[Joint position lists]
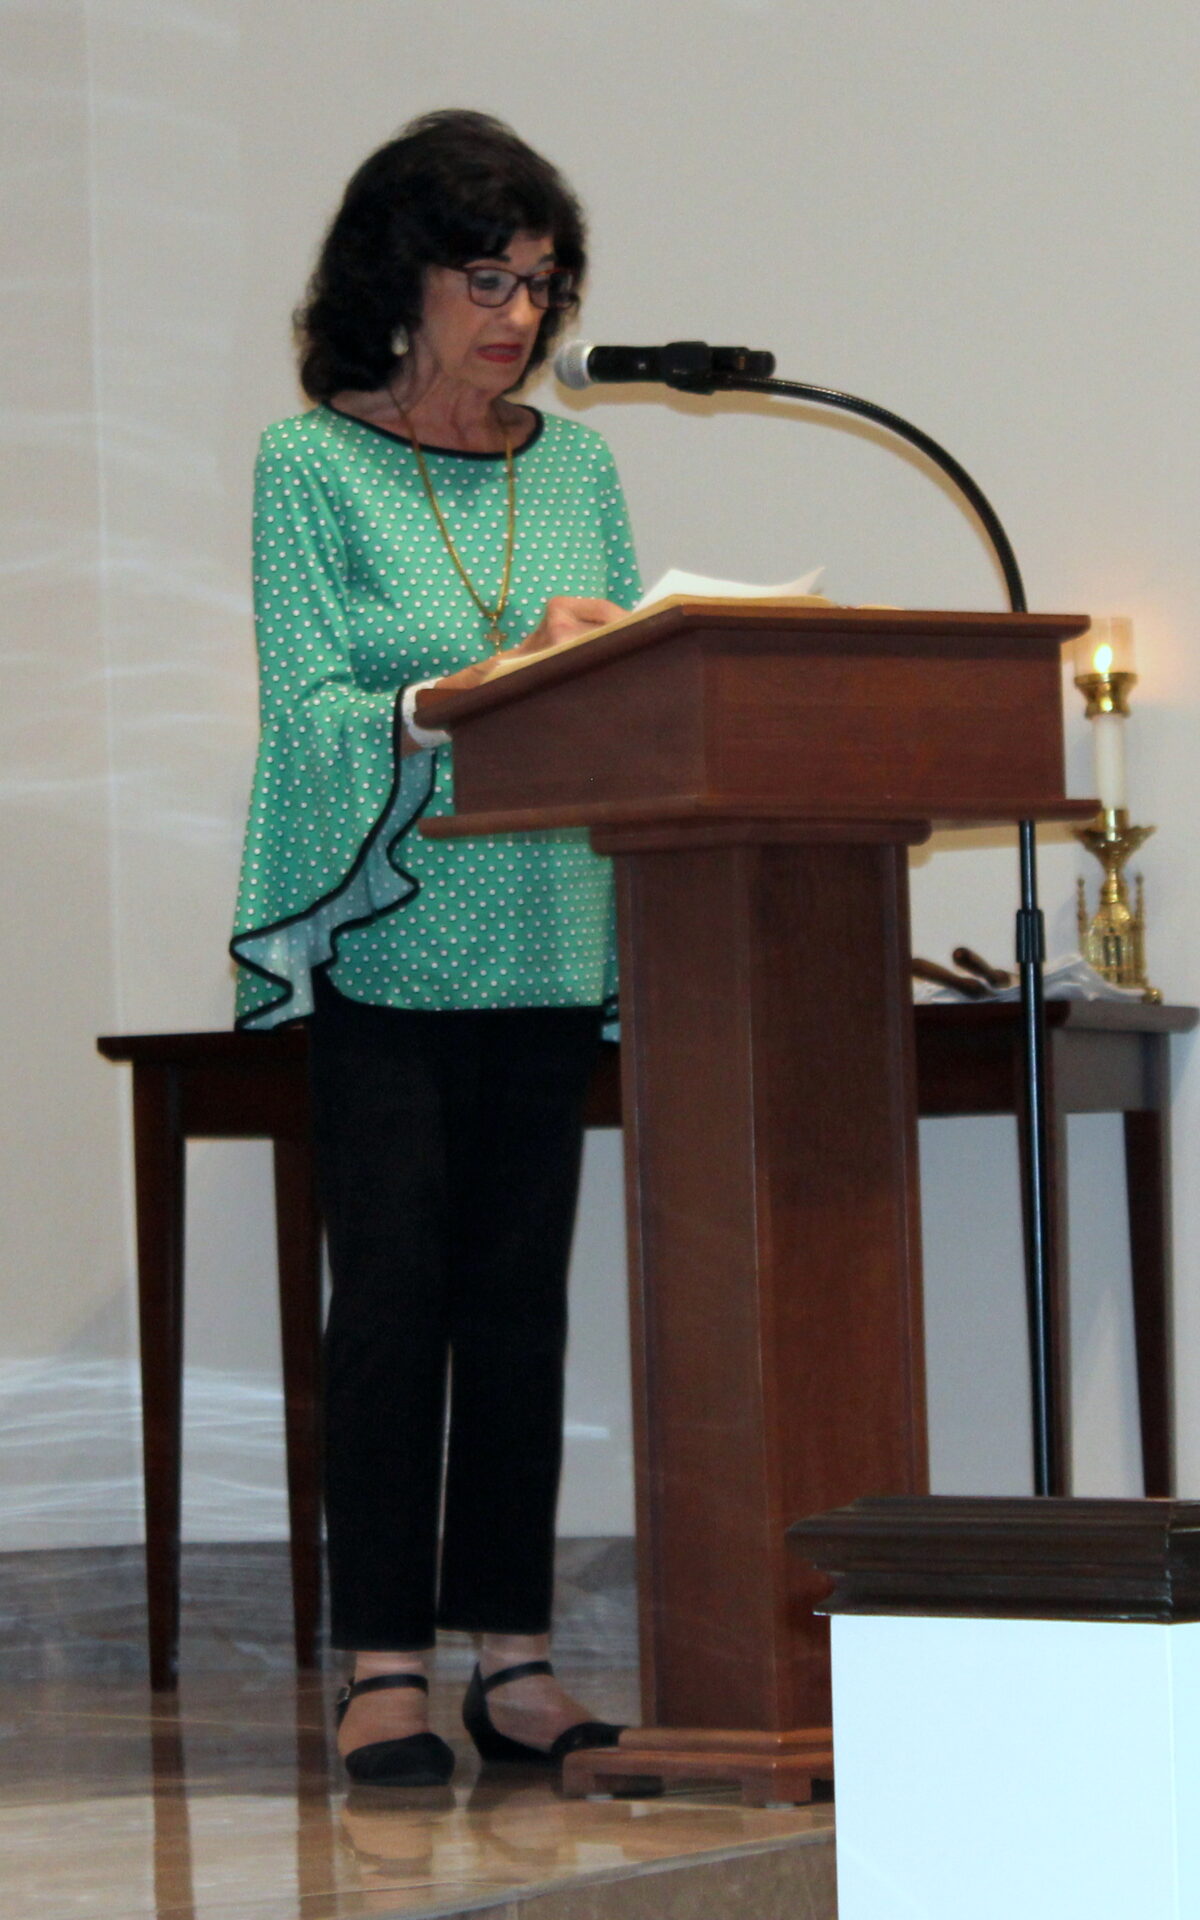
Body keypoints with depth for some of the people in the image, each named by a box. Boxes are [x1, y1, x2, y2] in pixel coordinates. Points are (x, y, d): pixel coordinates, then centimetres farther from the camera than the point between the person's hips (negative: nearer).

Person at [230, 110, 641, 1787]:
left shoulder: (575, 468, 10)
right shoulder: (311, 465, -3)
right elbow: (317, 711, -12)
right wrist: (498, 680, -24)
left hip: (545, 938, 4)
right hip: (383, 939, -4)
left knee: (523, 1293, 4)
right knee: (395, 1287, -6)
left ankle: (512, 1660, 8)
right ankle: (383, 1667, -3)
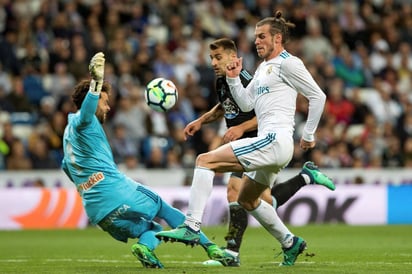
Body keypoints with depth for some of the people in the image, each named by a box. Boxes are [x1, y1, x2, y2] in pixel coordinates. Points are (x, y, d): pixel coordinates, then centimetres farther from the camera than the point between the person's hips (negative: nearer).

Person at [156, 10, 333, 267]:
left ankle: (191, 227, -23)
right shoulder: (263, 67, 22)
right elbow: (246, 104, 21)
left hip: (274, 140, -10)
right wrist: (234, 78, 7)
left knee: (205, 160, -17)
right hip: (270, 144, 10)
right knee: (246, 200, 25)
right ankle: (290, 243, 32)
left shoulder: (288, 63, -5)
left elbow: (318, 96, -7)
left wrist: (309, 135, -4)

--

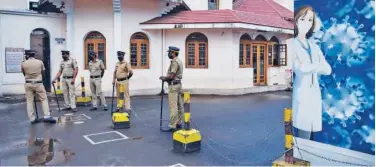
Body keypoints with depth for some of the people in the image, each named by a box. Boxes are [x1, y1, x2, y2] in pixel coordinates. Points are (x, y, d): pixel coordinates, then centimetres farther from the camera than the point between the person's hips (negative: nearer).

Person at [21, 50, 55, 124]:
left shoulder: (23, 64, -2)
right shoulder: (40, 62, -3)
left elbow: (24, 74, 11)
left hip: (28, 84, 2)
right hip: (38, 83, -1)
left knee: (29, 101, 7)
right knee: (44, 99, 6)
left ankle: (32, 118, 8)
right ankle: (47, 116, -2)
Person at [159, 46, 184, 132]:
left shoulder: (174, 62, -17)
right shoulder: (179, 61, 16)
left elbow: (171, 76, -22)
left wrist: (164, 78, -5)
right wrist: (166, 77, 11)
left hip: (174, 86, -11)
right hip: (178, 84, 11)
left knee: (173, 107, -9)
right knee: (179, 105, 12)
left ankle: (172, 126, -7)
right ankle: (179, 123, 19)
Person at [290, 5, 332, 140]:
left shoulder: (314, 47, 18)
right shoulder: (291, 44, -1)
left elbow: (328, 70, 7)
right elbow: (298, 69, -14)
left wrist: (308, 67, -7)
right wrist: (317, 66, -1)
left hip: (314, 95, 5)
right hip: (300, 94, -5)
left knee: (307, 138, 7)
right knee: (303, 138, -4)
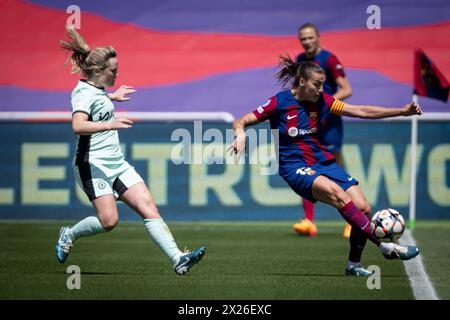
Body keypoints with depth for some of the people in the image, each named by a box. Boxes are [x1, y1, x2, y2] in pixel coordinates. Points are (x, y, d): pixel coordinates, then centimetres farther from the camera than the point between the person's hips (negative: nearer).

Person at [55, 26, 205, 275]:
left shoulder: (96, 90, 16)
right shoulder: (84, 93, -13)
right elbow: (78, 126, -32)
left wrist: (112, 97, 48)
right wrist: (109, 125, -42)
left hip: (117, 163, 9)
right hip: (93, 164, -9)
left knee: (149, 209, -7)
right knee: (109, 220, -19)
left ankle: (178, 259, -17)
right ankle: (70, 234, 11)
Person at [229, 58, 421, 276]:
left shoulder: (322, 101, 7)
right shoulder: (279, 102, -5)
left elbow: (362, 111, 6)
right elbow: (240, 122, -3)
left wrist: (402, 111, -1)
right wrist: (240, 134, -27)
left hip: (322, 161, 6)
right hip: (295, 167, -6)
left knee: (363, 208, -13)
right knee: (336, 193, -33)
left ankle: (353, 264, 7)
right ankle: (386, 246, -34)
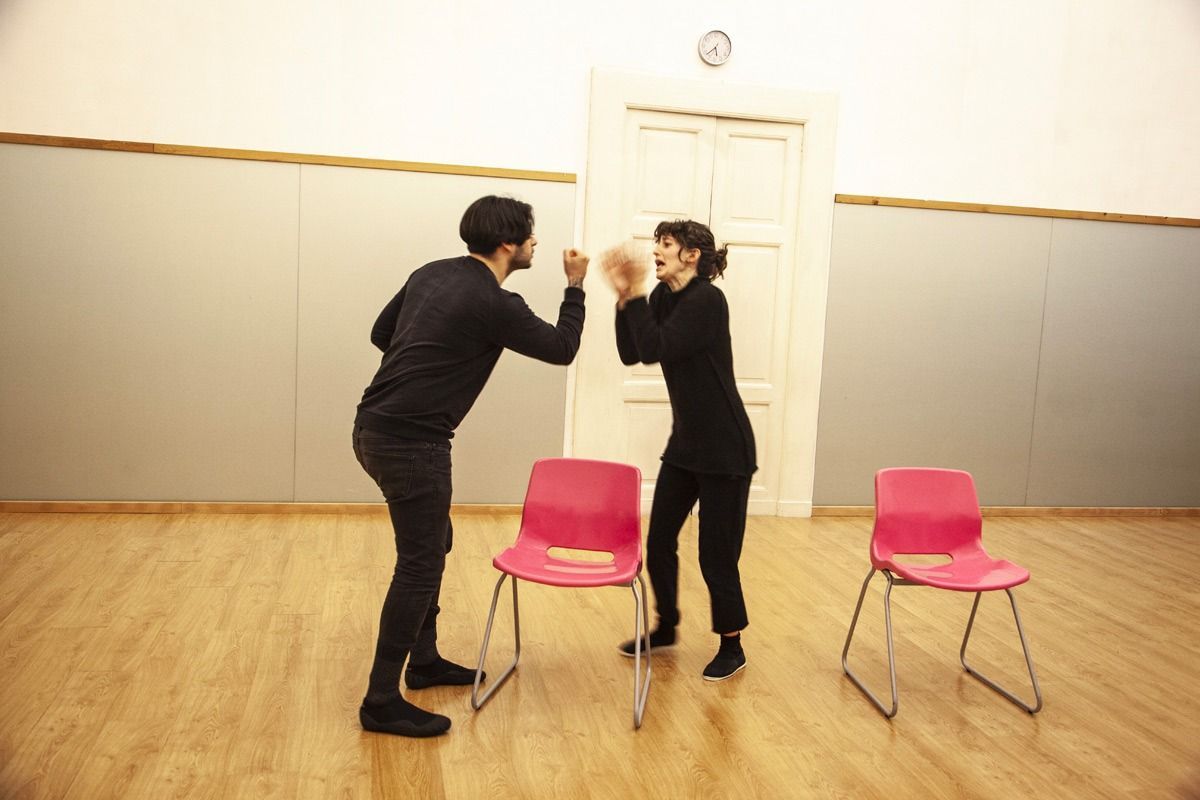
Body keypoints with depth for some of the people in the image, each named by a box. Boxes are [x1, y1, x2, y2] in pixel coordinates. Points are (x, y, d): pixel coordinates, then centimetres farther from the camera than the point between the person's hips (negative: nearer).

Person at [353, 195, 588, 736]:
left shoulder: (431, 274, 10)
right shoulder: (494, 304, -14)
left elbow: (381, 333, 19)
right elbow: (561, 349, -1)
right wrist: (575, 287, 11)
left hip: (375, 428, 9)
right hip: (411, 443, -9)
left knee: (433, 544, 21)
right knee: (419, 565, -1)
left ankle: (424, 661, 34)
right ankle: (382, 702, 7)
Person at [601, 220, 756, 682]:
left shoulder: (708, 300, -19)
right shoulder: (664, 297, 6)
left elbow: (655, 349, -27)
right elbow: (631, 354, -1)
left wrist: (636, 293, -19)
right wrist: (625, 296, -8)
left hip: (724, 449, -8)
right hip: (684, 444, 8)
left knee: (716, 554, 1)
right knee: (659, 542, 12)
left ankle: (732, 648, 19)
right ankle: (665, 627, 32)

--

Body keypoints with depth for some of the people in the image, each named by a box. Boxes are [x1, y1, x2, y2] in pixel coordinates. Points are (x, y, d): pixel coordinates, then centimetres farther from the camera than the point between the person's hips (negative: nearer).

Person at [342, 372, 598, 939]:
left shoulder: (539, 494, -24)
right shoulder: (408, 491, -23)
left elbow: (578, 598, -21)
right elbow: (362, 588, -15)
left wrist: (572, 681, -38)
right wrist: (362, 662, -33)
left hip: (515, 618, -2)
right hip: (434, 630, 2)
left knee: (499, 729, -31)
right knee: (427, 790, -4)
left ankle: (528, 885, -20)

EXERCISE OBJECTIVE
In the records, starting at the line that contains "right shoulder: (179, 61, 16)" and ending at the line that contains "right shoulder: (84, 93, -13)", swap "knee" for "knee joint" and keep everything else the same. Write out only those lines, without the pictures.

YOUR RESPONSE
right shoulder: (179, 61, 16)
left elbow: (171, 76, -22)
left wrist: (164, 78, -5)
right wrist: (166, 77, 11)
left hip: (174, 86, -11)
right hip: (178, 84, 11)
left knee joint: (173, 107, -9)
right knee joint: (179, 105, 12)
left ankle: (172, 126, -7)
right ankle: (179, 123, 19)
Person at [290, 5, 332, 140]:
left shoulder: (314, 47, 18)
right shoulder: (291, 44, -1)
left elbow: (328, 70, 7)
right elbow: (298, 69, -14)
left wrist: (308, 67, -7)
right wrist: (317, 66, -1)
left hip: (314, 95, 5)
right hip: (300, 94, -5)
left knee joint: (307, 138, 7)
right knee joint: (303, 138, -4)
Body keypoints with depth for some of the people in the image, each named by a box. Boxes are [x1, y1, x2, y2] in pixel coordinates. Points are (x, y, d): pixel coordinates, then centimetres farther from the camera than the point between the person's hips (negative: nearer).

Person at [55, 26, 205, 275]:
left shoulder: (96, 90, 16)
right shoulder: (84, 93, -13)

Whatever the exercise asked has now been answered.